[Opening EXERCISE TEXT section]

I am pretty much a begginer with only two years of herping under my belt . I am by no means a joiner and i built myself a rub rack , . build the frame then put the first rubs in and put your shelf on top ,i put the heat matt under the rubs before the shelf so as to get correct fit . just continue this process . it realy is that easy


----------



## Danny_mcr (Oct 22, 2008)

was thinking royals in the 50's and corns in the smaller stack with 9l's or bigger capacity. i have always used vivs so not sure on RUB sizes lol: victory: feel like a newbie


----------



## palomine (Sep 12, 2008)

how about this for a rack. seriously cheap to buy..just add mats and stat.


----------



## Kev132 (Aug 13, 2006)

33's have the same footprint as the 50's, they just arent quite as tall


----------



## Danny_mcr (Oct 22, 2008)

Kev132 said:


> 33's have the same footprint as the 50's, they just arent quite as tall


 nice one m8 these will be cheaper aswell i take it? just that on argos and staples they look smaller but taller to me lol will 33's be ok for royals and corns?: victory:


----------



## Kev132 (Aug 13, 2006)

Danny_mcr said:


> nice one m8 these will be cheaper aswell i take it? just that on argos and staples they look smaller but taller to me lol will 33's be ok for royals and corns?: victory:


Depends who you ask i guess, some say 50's arent big enough, personally i think they are OK 

heres the sizes of the 50's and the 33's to help you pick...

33.0 litre Really Useful Box	710 x 440 x 165

50.0 litre Really Useful Box	710 x 440 x 230


----------



## Danny_mcr (Oct 22, 2008)

[Closing EXERCISE TEXT section]
[Opening INFORMATION SUPPLIED section]

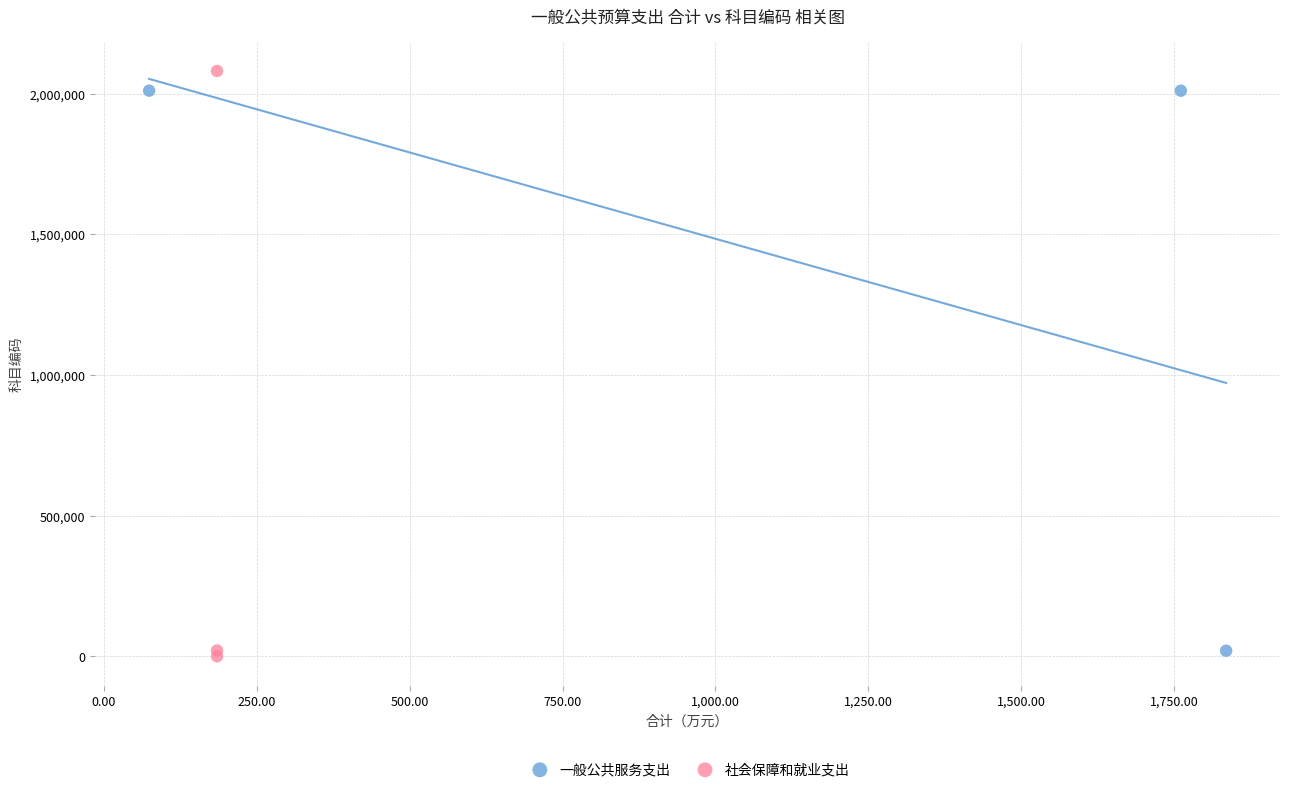

What are all the series names shown in the legend?

一般公共服务支出, 社会保障和就业支出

[Closing INFORMATION SUPPLIED section]

• INSTRUCTION A: Repeat word for word the part of the rub rack thread that starts with the words containing "Depends who you" and ends with "help you pick...".
• INSTRUCTION B: Carry on writing the rub rack thread from its final line.
The listing has no connection to the rub rack thread.

• ANSWER SPACE A:
Depends who you ask i guess, some say 50's arent big enough, personally i think they are OK 

heres the sizes of the 50's and the 33's to help you pick...

• ANSWER SPACE B:
Kev132 said:


> Depends who you ask i guess, some say 50's arent big enough, personally i think they are OK
> 
> heres the sizes of the 50's and the 33's to help you pick...
> 
> ...


well it looks like 33l will be fine then lol going to attempt this on wednesday so i will keep people updated. one more where is the cheapest place for the 33l's? think argos was a good price for 50's: victory:


----------



## Kev132 (Aug 13, 2006)

Danny_mcr said:


> well it looks like 33l will be fine then lol going to attempt this on wednesday so i will keep people updated. one more where is the cheapest place for the 33l's? think argos was a good price for 50's: victory:


if you have/can get hold of a makro card i believe they got some good offers on atm, not sure on which sizes though !!!


----------



## Lostcorn (Dec 12, 2005)

I have two RUB racks that I built myself.

They have 7 x 50 litre RUBs in each.

They are made from conti ( I Know mdf is cheaper ) 

They cost about £90 each for the conti plus heat mats , stats and RUBs

cheers

John


----------



## Danny_mcr (Oct 22, 2008)

ok i did it lol will try and get the camera working, only holds 4 but messed up the bottom shelf so will have to put a 33l in there and 50l's in the rest. conti cost me £50 in walnut and also got it cut to size in that price. thanks for all the help and thanks for the template. looking at building one now for young corns or royals,what RUB's can i use as i dont have room for 33l or 50l now? cheers dan: victory:


----------



## Kev132 (Aug 13, 2006)

Danny_mcr said:


> ok i did it lol will try and get the camera working, only holds 4 but messed up the bottom shelf so will have to put a 33l in there and 50l's in the rest. conti cost me £50 in walnut and also got it cut to size in that price. thanks for all the help and thanks for the template. looking at building one now for young corns or royals,what RUB's can i use as i dont have room for 33l or 50l now? cheers dan: victory:


How young ?? And prodominantly royals or corns ?? I'd keep hathling royals in 9s but not corns they'd escape...


----------



## Danny_mcr (Oct 22, 2008)

Kev132 said:


> How young ?? And prodominantly royals or corns ?? I'd keep hathling royals in 9s but not corns they'd escape...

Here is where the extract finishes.